According to the World Health Organization, dengue disease is now endemic in more than 100 countries around the world, and recent estimates say some 3 billion people – almost half of the world’s population – are at risk.
It was already known that upon a person’s first infection with dengue virus, the immune system reacts normally by creating antibodies to fight the viral invaders. The problem is that those antibodies can then be confused if confronted later with one of the other three types of dengue virus, and as this new study revealed, even different subtypes within the same serotype.
“With the second infection, the antibodies sort of recognize the new type of viruses, but not well enough to clear them from the system,” said study lead author Molly OhAinle, post-doctoral fellow in infectious diseases at UC Berkeley’s School of Public Health. “Instead of neutralizing the viruses, the antibodies bind to them in a way that actually helps them invade the immune system’s other cells and spread.”

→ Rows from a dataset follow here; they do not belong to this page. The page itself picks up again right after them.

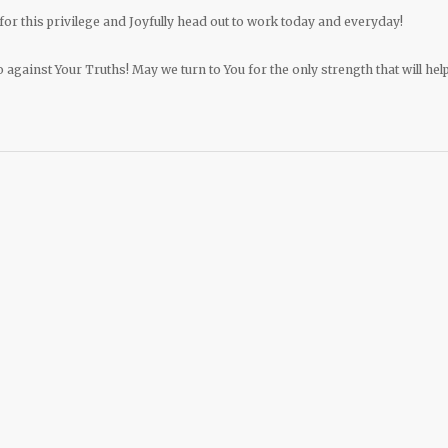
for this privilege and Joyfully head out to work today and everyday!
o against Your Truths! May we turn to You for the only strength that will hel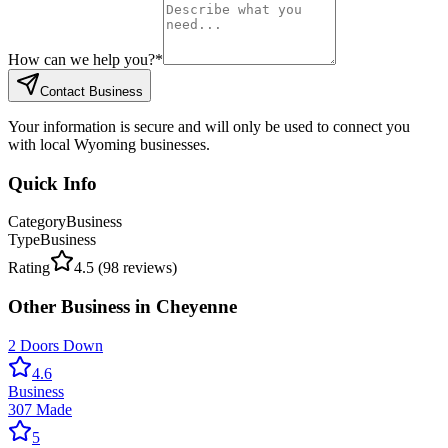
How can we help you?
*
Contact Business
Your information is secure and will only be used to connect you
with local Wyoming businesses.
Quick Info
Category
Business
Type
Business
Rating
4.5
(
98
reviews)
Other
Business
in
Cheyenne
2 Doors Down
4.6
Business
307 Made
5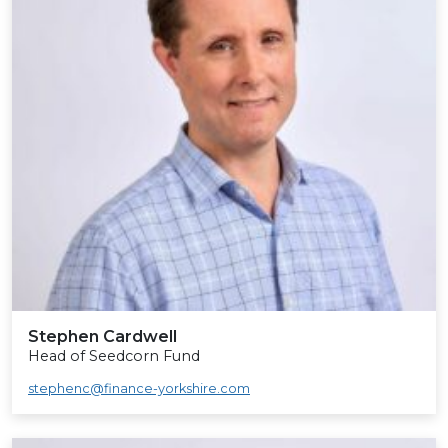
Stephen Cardwell
Head of Seedcorn Fund
stephenc@finance-yorkshire.com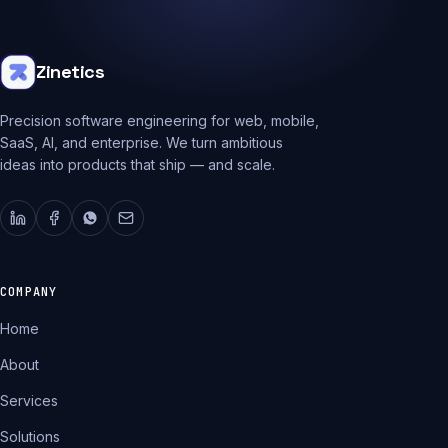
Zinetics
Precision software engineering for web, mobile,
SaaS, AI, and enterprise. We turn ambitious
ideas into products that ship — and scale.
COMPANY
Home
About
Services
Solutions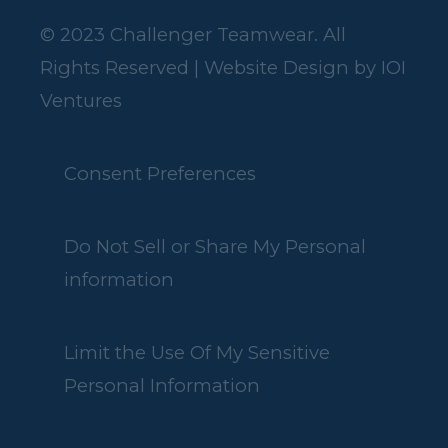
© 2023 Challenger Teamwear. All
Rights Reserved | Website Design by
IOI
Ventures
Consent Preferences
Do Not Sell or Share My Personal
information
Limit the Use Of My Sensitive
Personal Information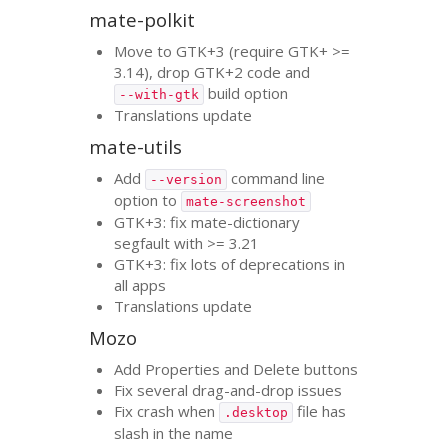
mate-polkit
Move to
GTK
+3 (require
GTK
+ >=
3.14), drop
GTK
+2 code and
build option
--with-gtk
Translations update
mate-utils
Add
command line
--version
option to
mate-screenshot
GTK
+3: fix mate-dictionary
segfault with >= 3.21
GTK
+3: fix lots of deprecations in
all apps
Translations update
Mozo
Add Properties and Delete buttons
Fix several drag-and-drop issues
Fix crash when
file has
.desktop
slash in the name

The study authors noted that this Trojan horse effect has been shown before, but the new research provides an analysis of the interplay between viral genetics and immune response with unprecedented detail, going beyond the main serotype.
Putting the puzzle pieces together required UC Berkeley’s expertise in immunology and virology, the genome analysis and biostatistical capabilities at the Broad Institute of Harvard University and Massachusetts Institute of Technology, and the epidemiological and clinical field work at Nicaragua’s National Virology Laboratory.

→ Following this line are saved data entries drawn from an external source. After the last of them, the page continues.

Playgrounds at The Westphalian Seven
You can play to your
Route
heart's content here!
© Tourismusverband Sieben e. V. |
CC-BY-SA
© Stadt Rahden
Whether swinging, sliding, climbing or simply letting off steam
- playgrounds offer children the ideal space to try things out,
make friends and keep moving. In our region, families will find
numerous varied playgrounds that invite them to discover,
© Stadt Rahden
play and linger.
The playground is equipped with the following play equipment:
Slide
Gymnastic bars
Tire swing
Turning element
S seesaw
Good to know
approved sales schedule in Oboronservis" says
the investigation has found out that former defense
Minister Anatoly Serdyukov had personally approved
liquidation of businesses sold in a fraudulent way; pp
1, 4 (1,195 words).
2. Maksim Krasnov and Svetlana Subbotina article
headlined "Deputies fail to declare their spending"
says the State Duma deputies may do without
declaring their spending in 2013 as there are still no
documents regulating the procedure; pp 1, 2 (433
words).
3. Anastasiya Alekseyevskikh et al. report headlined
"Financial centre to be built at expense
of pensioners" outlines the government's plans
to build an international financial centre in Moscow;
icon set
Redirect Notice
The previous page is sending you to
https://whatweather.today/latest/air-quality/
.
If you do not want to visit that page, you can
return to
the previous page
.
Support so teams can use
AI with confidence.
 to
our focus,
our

Researchers used data from two independent, Nicaragua-based studies headed by Eva Harris, professor of infectious diseases and vaccinology and director of UC Berkeley’s Center for Global Public Health, and Dr. Angel Balmaseda, director of the National Virology Laboratory in Nicaragua. One was a hospital-based study that examined children admitted to the National Pediatric Reference hospital with dengue between 2005 and 2009. The other was a prospective study that had followed 3,800 children since 2004, with blood samples collected annually.
By following dengue cases in both studies, researchers were able to identify a dramatic increase in severe dengue disease and then sequence the virus across time. They detected genetic changes in the virus that coincided with changes in disease severity, but only in the context of pre-existing immune response to specific dengue virus serotypes.
They found that children who had antibodies to dengue virus 3, which circulated in the region from 1994-1998, were at greater risk for developing severe infections when exposed to subtype 2B of dengue virus 2. They also found that children who had antibodies to dengue virus 1, which circulated from 2002-2005, were also at increased risk of severe disease from exposure to subtype 1 of dengue virus 2 after an initial period of immunity wore off.
“We showed for dengue that both the subtype of virus you get infected with and whether your body has antibodies to another type of virus matter,” said Matthew Henn, director of viral genomics at the Broad Institute. “If you get the wrong combination of the two, you are more likely to get severe disease. This study provides a framework we can utilize to eventually predict which specific virus types will proliferate in different human populations. We lacked a good model for this previously.”
The researchers followed up with tests in the lab to confirm the complex interplay of viral genetics and immune system response.
Harris understands this risk on a personal level. She has been studying dengue in Nicaragua for 24 years, and in 1995, became infected with dengue virus type 3. That puts her at greater risk for a severe reaction should she become exposed to other dengue virus serotypes.
While no vaccine yet exists for dengue, Harris noted that the vaccines currently under development aim to immunize against all types of the virus.
“Our findings have implications for vaccine development and implementation, as the precise genetics of vaccine strains, as well as the timing and serotype sequence of infection prior to and after vaccination, play an important role in determining the outcome of infection,” she said.
Harris added that this study benefited from decades of productive collaboration between U.S. and Nicaraguan researchers. “It was the multi-disciplinary approach we took to analyzing two high-quality studies that allowed us to untangle this very complex phenomenon,” she said.
Funding from the National Institute of General Medical Sciences, the National Institute of Allergy and Infectious Diseases and the Pediatric Dengue Vaccine Initiative provided support for this research.